The total, a 14 percent increase over the previous year, includes awards from governmental agencies and the private sector for the full range of activities at the university. Of the total, $48.2 million supports research activities, $27.7 million supports public service and $16.6 million is directed to instruction and student support.
Of funds for research, awards from federal sources rose by 12.9 percent to a record $32.4 million.
"These figures show that our faculty are strong competitors in Washington for federal research dollars," said Priscilla Grew, vice chancellor for research. "We also achieved dramatic growth in funding from industry, which has been another of our highest priorities. Our industry funding rose to a record $7 million, a 55 percent increase over the previous year."
The increase in private sector funding for research stems in part from a growing trend in industry to outsource research and develop costs, said Don Helmuth, associate vice chancellor for research. Helmuth said companies are increasingly courting the university as the marketplace becomes more competitive and hungry for new products and technologies, with agribusiness providing the lion's share of industry funding. However, Helmuth said, the university is successfully expanding to industries outside the agricultural sector.
Chancellor James Moeser said the growth in external funding will strengthen the university's position among peer institutions.

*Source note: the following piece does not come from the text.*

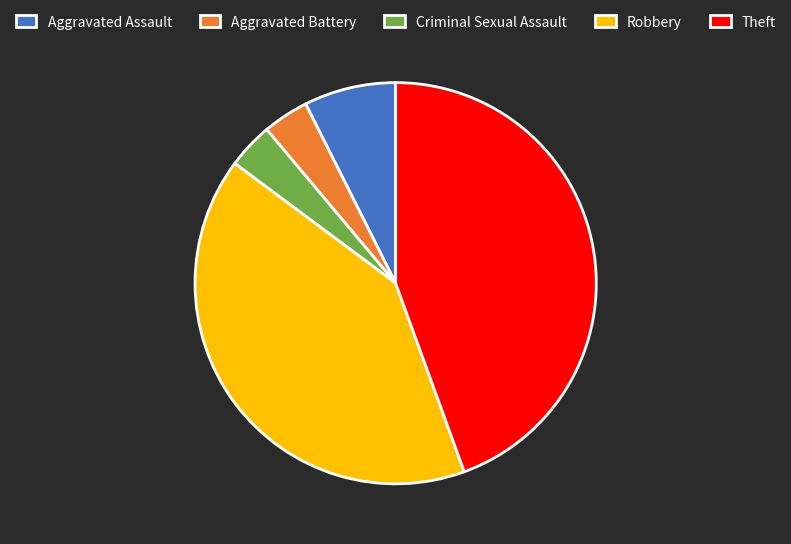

Count the number of slices in the pie.

5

"I am very pleased that the university continues to show steady progress in external funding," Moeser said. "This is a key component of our national ranking as a major research university. We project a very solid upward trajectory."

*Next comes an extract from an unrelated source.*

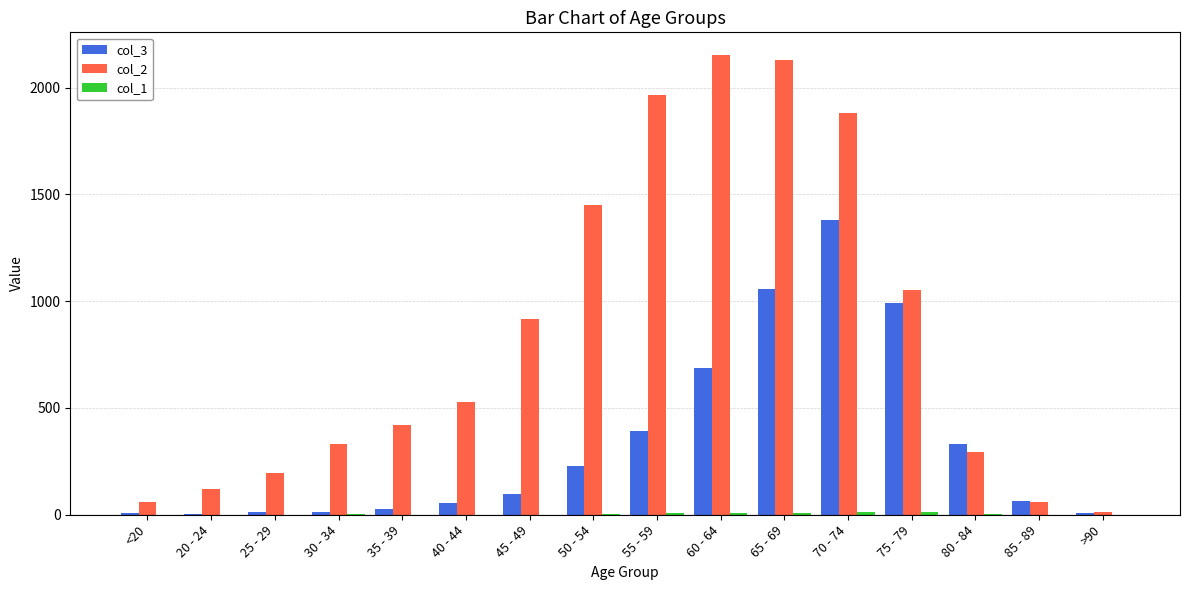

True or false: col_2 has a value of 1315 at 65 - 69.

False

Among projects funded by the federal government are the International Sorghum/Millet Research program funded by the Agency for International Development ($4.7 million); the Great Plains Regional Center for Global and Environmental Change, funded by the U.S. Department of Energy ($1.4 million); sustainable agriculture research funded by the U.S. Department of Agriculture ($1.8 million) and the Mid-American Transportation Center ($1 million).
Funded service projects include $4.6 million from the
National Science Foundation for the Polar Ice Coring Office.
Additional service projects are $1.5 million for the Law
Enforcement Training project; $2.9 million for CLASS, a distance
education program; and $1.5 million from the Barkley Trust to
support activities at the Barkley Memorial Center relating to
assessment and treatment of speech and hearing disorders.